| YANG DIMINTA |
Laporkan setiap baris data yang mengandung kata "تجلیل", lalu salin baris itu utuh. Huruf besar dan kecil dibedakan.

| DATA TERSEDIA |

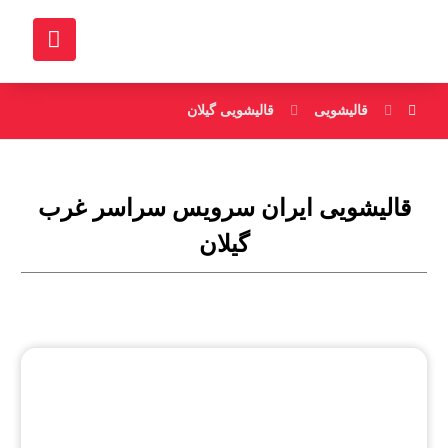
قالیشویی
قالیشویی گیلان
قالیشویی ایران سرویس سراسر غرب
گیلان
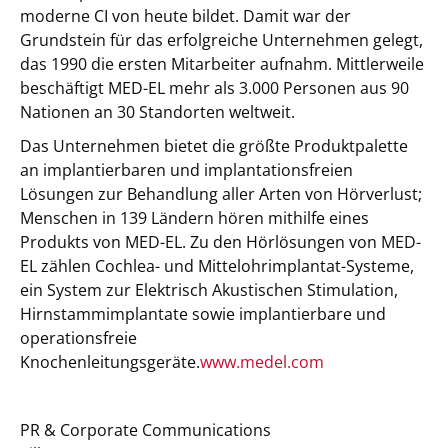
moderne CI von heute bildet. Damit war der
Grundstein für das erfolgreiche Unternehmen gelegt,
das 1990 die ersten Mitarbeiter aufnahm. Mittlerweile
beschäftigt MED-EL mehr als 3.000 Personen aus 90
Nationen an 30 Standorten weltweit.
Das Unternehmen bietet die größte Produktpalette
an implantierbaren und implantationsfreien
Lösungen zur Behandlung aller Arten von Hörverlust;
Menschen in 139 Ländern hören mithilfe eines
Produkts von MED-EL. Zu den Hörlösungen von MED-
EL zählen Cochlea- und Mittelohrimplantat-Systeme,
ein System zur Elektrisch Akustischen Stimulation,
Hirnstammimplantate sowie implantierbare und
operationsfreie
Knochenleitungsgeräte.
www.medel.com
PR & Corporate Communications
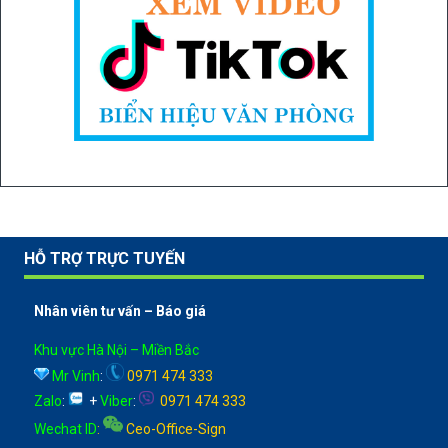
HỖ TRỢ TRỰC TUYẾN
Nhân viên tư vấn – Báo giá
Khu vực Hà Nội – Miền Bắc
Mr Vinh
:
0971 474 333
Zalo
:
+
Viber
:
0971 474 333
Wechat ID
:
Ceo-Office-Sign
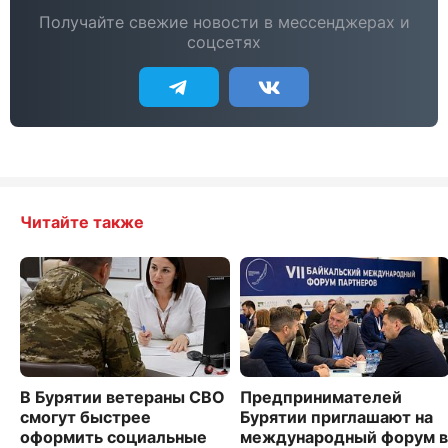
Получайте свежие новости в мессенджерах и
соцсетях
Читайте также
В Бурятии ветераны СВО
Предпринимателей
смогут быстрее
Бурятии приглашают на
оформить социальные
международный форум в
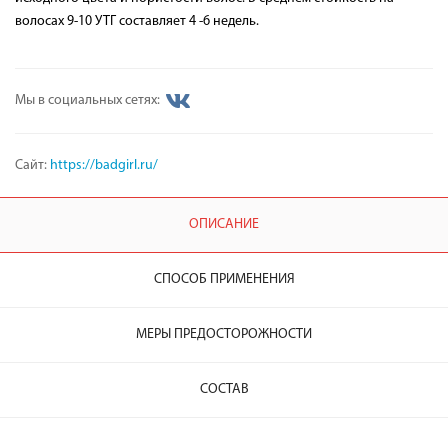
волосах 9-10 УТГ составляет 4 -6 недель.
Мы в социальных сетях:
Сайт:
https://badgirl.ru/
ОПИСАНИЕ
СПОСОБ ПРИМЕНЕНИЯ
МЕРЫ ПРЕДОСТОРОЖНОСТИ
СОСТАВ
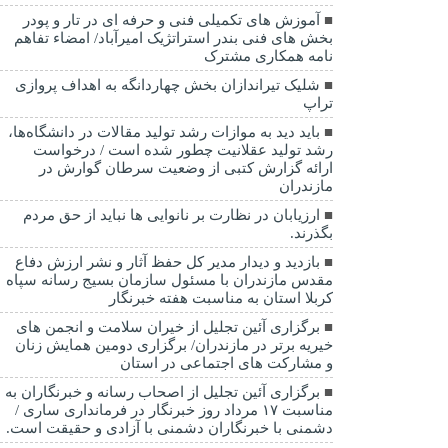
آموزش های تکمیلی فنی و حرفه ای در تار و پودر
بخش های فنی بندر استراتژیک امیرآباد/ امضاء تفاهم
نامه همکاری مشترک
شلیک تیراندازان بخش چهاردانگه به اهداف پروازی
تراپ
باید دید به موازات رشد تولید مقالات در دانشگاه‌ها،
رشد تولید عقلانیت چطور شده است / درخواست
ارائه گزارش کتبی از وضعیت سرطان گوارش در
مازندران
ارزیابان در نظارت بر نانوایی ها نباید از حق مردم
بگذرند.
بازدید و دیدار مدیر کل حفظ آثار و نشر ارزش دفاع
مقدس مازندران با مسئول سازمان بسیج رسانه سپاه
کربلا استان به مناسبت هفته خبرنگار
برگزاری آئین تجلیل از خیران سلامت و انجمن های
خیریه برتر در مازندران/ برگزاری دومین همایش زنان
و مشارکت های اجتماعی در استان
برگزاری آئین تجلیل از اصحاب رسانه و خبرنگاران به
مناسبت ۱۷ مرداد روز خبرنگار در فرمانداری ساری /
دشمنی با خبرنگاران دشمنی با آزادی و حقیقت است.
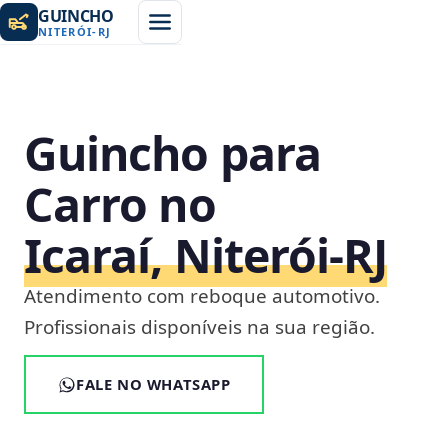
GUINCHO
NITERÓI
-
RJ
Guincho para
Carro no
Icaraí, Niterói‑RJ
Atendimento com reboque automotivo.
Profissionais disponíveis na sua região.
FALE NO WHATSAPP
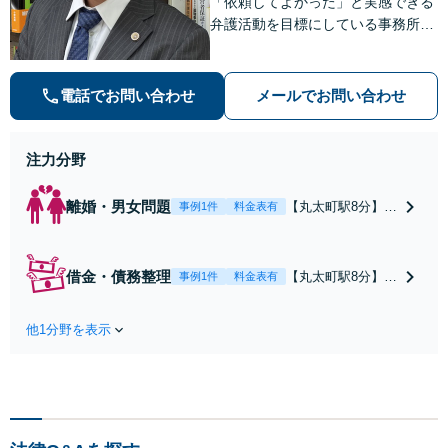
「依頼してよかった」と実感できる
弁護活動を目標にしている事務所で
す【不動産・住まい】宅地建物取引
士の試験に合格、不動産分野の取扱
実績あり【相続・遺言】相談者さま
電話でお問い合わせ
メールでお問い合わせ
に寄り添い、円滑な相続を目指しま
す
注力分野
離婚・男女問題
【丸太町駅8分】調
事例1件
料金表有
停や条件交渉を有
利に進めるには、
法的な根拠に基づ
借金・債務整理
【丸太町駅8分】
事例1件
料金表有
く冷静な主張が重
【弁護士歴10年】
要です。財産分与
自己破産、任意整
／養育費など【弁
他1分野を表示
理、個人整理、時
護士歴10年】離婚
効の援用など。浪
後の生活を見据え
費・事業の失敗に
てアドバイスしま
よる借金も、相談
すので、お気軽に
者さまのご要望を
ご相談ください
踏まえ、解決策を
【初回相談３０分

* * *

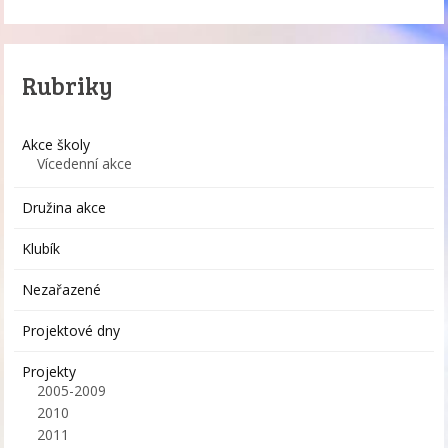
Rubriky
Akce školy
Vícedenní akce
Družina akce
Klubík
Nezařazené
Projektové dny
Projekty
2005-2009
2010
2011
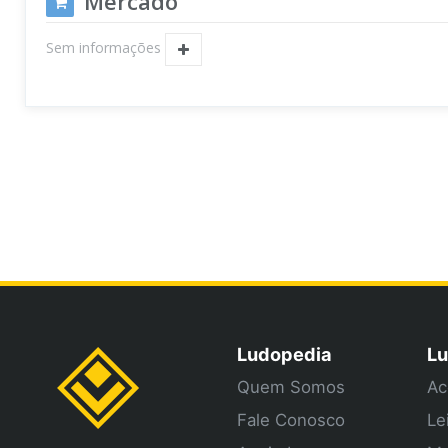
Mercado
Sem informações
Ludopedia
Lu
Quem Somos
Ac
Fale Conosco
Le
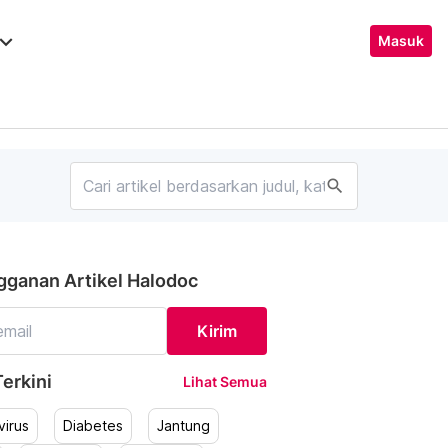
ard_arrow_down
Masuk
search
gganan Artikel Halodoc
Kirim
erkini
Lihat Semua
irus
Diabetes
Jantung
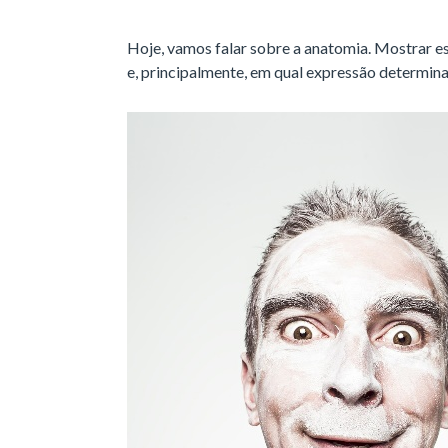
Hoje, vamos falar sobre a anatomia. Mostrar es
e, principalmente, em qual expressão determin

---

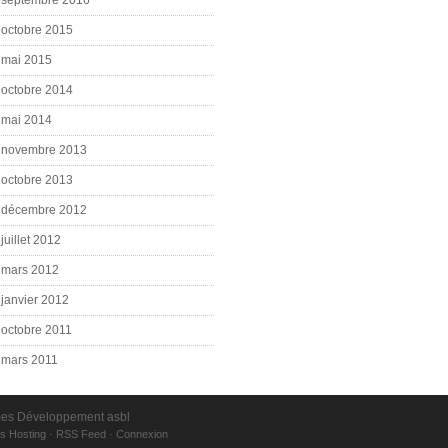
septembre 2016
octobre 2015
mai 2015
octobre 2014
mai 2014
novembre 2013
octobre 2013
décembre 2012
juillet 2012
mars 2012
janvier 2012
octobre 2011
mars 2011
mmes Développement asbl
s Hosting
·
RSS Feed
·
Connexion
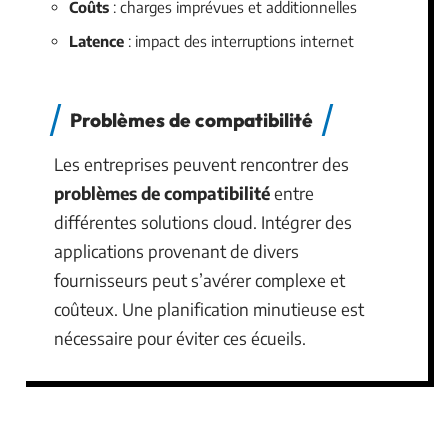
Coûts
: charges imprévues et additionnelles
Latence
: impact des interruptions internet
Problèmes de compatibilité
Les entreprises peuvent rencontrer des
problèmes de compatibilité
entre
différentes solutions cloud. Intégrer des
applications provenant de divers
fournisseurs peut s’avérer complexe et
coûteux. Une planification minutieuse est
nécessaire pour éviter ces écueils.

| JAWABAN SOAL |
برگزاری آئین تجلیل از خیران سلامت و انجمن های
برگزاری آئین تجلیل از اصحاب رسانه و خبرنگاران به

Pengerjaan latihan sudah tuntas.